══ Material provided
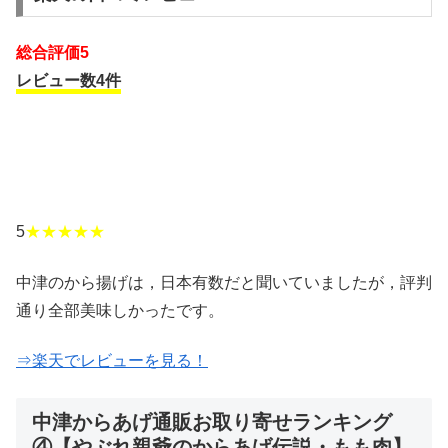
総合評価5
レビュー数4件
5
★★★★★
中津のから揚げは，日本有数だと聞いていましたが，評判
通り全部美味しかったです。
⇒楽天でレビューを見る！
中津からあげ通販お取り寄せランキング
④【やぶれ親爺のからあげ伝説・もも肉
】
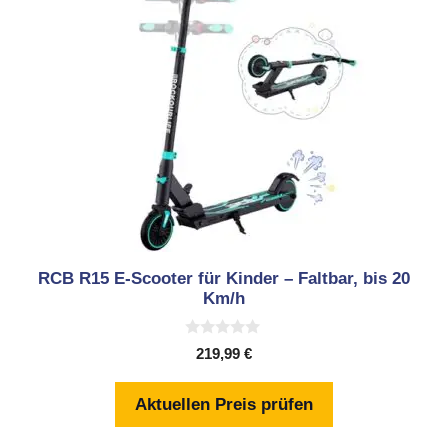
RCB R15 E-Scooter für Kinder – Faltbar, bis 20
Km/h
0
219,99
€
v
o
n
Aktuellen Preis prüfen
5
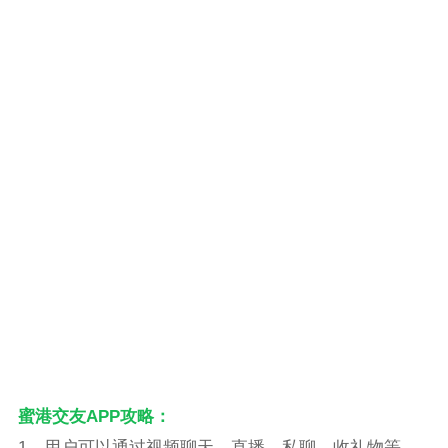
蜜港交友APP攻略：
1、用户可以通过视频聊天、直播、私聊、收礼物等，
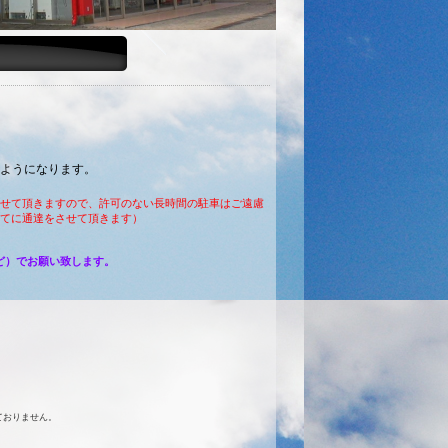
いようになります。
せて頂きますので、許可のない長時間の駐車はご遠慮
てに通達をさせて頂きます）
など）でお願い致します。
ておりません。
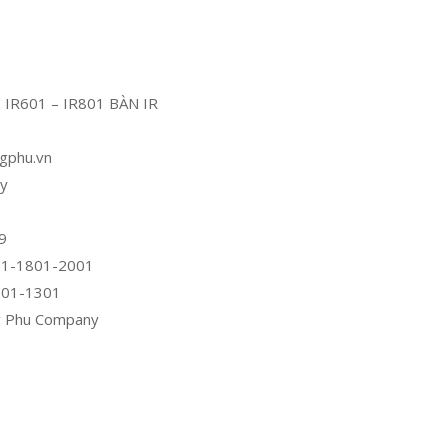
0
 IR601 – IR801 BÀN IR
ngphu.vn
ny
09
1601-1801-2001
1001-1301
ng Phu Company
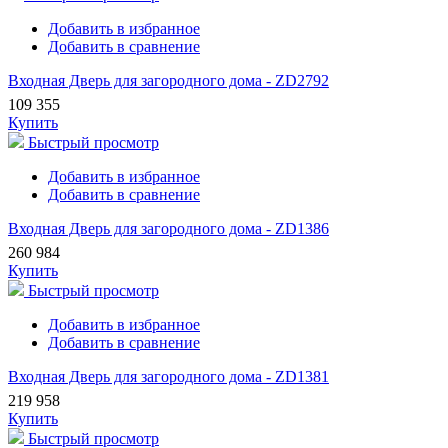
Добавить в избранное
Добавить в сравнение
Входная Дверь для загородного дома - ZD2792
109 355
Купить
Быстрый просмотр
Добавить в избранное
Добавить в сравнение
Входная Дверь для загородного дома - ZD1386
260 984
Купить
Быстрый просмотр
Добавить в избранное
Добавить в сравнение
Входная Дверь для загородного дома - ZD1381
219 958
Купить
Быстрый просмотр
════
══ Material provided
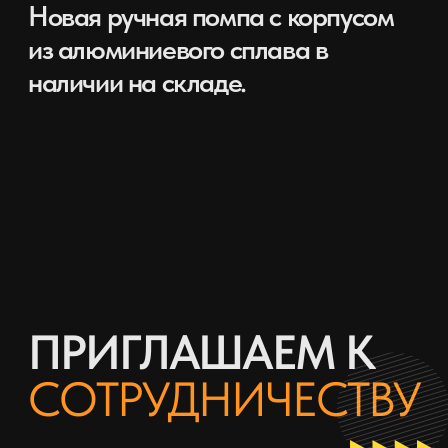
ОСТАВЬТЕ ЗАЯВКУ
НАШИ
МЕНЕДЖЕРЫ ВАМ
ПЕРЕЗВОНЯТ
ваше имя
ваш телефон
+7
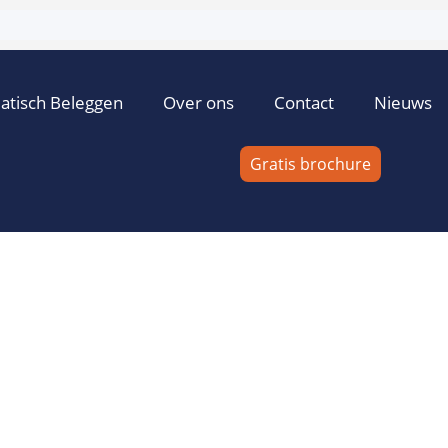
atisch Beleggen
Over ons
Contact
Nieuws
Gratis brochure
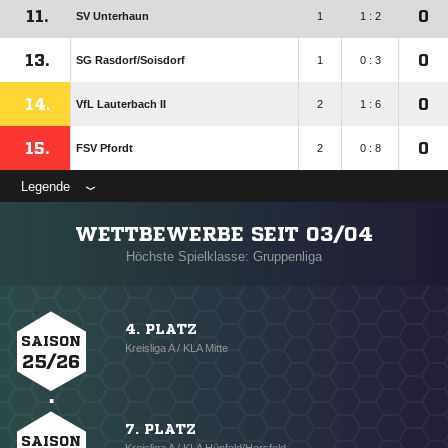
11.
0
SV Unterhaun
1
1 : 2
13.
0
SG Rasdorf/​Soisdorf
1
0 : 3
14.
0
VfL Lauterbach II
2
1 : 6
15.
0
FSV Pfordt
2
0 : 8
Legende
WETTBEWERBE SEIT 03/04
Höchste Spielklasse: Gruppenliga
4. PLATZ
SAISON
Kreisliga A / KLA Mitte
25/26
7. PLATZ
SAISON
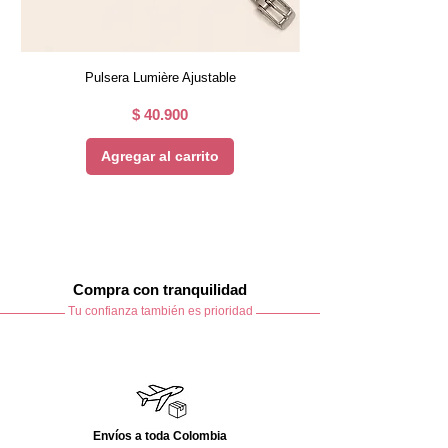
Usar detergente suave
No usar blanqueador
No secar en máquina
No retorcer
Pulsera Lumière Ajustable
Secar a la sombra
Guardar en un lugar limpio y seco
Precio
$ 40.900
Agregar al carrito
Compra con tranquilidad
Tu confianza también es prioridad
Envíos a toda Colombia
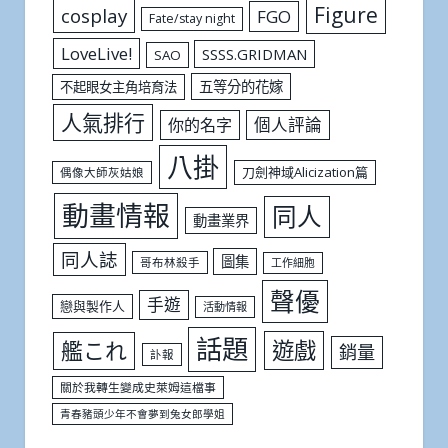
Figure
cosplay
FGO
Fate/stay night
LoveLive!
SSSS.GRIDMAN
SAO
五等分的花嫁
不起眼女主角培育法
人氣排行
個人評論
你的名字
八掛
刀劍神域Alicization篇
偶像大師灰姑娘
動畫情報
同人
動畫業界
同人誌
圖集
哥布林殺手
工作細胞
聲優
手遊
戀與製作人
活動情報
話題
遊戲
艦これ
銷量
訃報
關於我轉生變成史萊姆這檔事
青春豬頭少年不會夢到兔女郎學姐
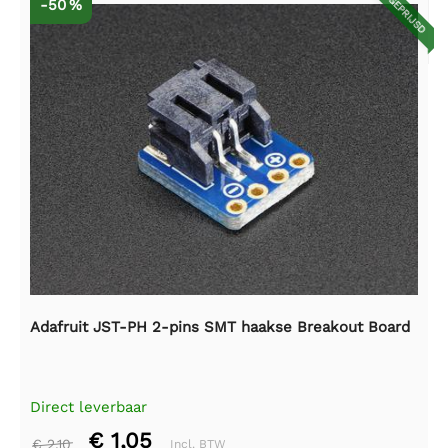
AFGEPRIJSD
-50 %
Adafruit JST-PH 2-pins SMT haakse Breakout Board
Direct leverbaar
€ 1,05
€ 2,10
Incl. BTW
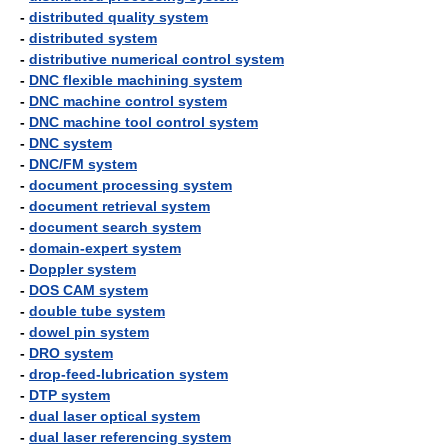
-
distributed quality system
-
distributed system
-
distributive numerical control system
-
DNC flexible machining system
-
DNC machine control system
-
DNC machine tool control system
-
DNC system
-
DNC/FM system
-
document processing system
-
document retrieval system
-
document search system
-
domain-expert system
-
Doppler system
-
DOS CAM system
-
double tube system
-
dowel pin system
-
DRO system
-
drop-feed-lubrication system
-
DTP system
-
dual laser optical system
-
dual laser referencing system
════
### Activity
Give the part of the records that opens with the line containing "ОСТАВЬТЕ ЗАЯВКУ" and closes with the line containing "Gratis brochure" as a JSON list of strings, one string per line, with blank lines and pictures left out.

### Answer area
[
  "ОСТАВЬТЕ ЗАЯВКУ",
  "НАШИ",
  "МЕНЕДЖЕРЫ ВАМ",
  "ПЕРЕЗВОНЯТ",
  "ваше имя",
  "ваш телефон",
  "+7",
  "atisch Beleggen",
  "Over ons",
  "Contact",
  "Nieuws",
  "Gratis brochure"
]